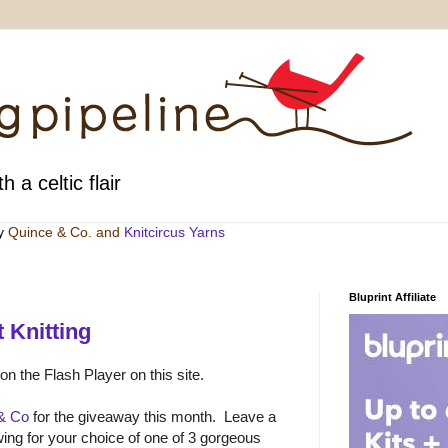
h a celtic flair
by
Quince & Co
. and
Knitcircus Yarns
Bluprint Affiliate
 Knitting
 on the Flash Player on this site.
& Co
for the giveaway this month. Leave a
ng for your choice of one of 3 gorgeous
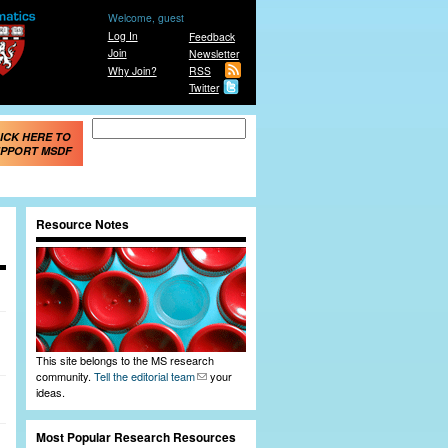
Welcome, guest
Log In
Feedback
Join
Newsletter
Why Join?
RSS
Twitter
Search form
Search
ICK HERE TO
PPORT MSDF
Resource Notes
This site belongs to the MS research
community.
Tell the editorial team
your
ideas.
Most Popular Research Resources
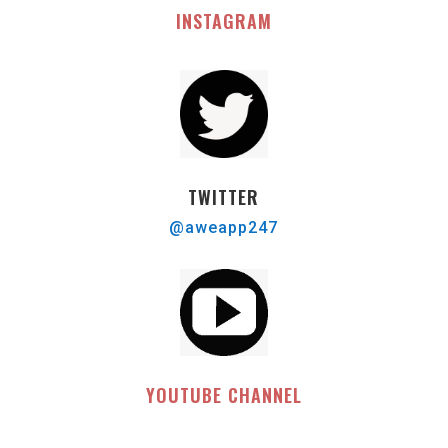
INSTAGRAM
TWITTER
@aweapp247
YOUTUBE CHANNEL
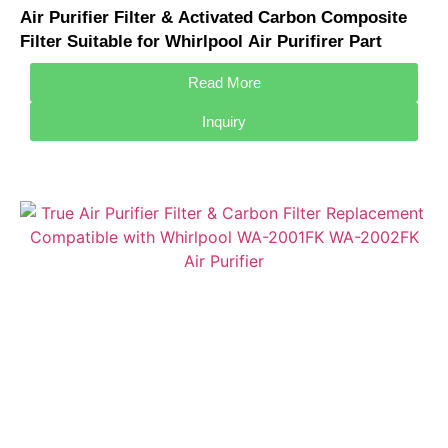
Air Purifier Filter & Activated Carbon Composite
Filter Suitable for Whirlpool Air Purifirer Part
WAF-5001FK / WA-5101SFK
Read More
Inquiry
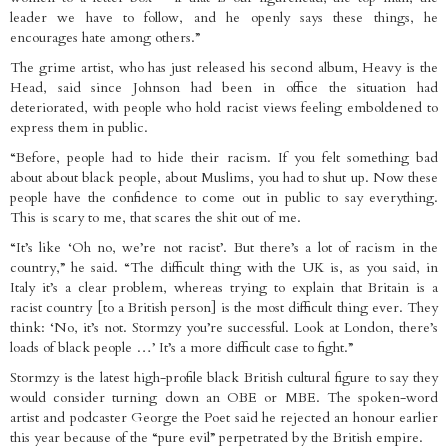
leader we have to follow, and he openly says these things, he
encourages hate among others.”
The grime artist, who has just released his second album, Heavy is the
Head, said since Johnson had been in office the situation had
deteriorated, with people who hold racist views feeling emboldened to
express them in public.
“Before, people had to hide their racism. If you felt something bad
about about black people, about Muslims, you had to shut up. Now these
people have the confidence to come out in public to say everything.
This is scary to me, that scares the shit out of me.
“It’s like ‘Oh no, we’re not racist’. But there’s a lot of racism in the
country,” he said. “The difficult thing with the UK is, as you said, in
Italy it’s a clear problem, whereas trying to explain that Britain is a
racist country [to a British person] is the most difficult thing ever. They
think: ‘No, it’s not. Stormzy you’re successful. Look at London, there’s
loads of black people …’ It’s a more difficult case to fight.”
Stormzy is the latest high-profile black British cultural figure to say they
would consider turning down an OBE or MBE. The spoken-word
artist and podcaster George the Poet said he rejected an honour earlier
this year because of the “pure evil” perpetrated by the British empire.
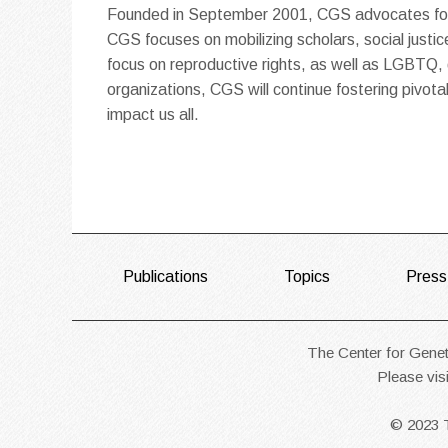
Founded in September 2001, CGS advocates for s
CGS focuses on mobilizing scholars, social justice
focus on reproductive rights, as well as LGBTQ, di
organizations, CGS will continue fostering pivo
impact us all.
FOOTER
Publications
Topics
Press
The Center for Geneti
Please vis
© 2023 T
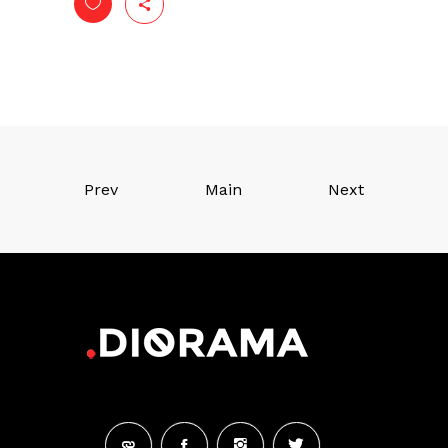
Prev
Main
Next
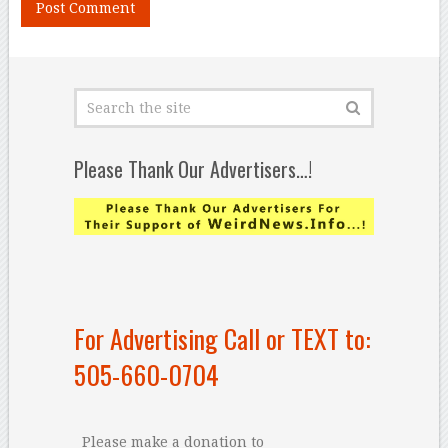
Please Thank Our Advertisers…!
For Advertising Call or TEXT to:
505-660-0704
Please make a donation to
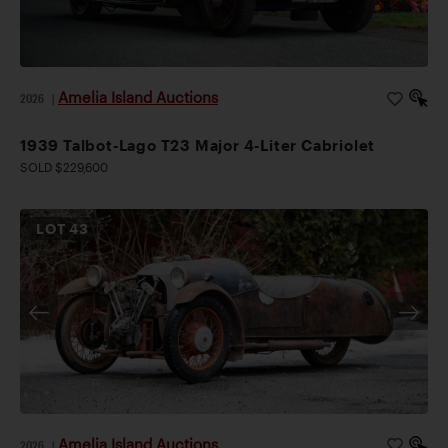
Amelia Island Auctions
2026
|
1939 Talbot-Lago T23 Major 4-Liter Cabriolet
SOLD $229,600
LOT
43
Amelia Island Auctions
2026
|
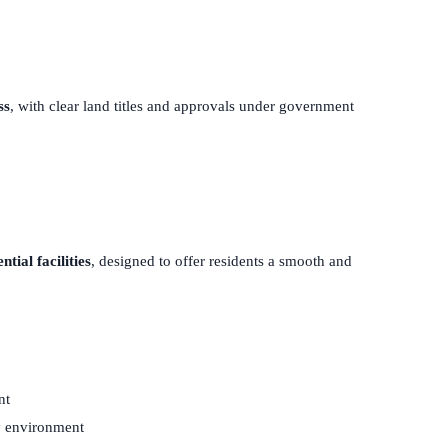
ss
, with clear land titles and approvals under government
tial facilities
, designed to offer residents a smooth and
nt
y environment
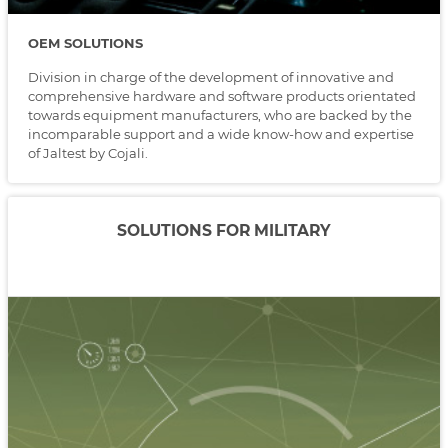
OEM SOLUTIONS
Division in charge of the development of innovative and
comprehensive hardware and software products orientated
towards equipment manufacturers, who are backed by the
incomparable support and a wide know-how and expertise
of Jaltest by Cojali.
SOLUTIONS FOR MILITARY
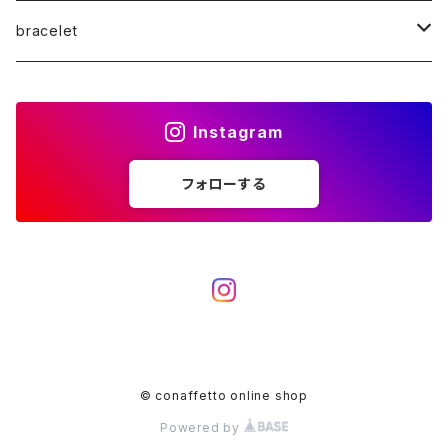
K10WG
K10
K18PG
K18WG
K18
bracelet
K10PG
K10WG
K10
K18PG
K10
K18
Instagram
diamond
K10PG
K10WG
K10
K18WG
フォローする
Pearl
Platinum
K10PG
K10WG
K18PG
diamond
K10PG
K10
Pearl
K10WG
K10PG
© conaffetto online shop
Powered by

- To do -
Count how many lines above include the word "your" and answer with that figure only.

- Exercise answer -
2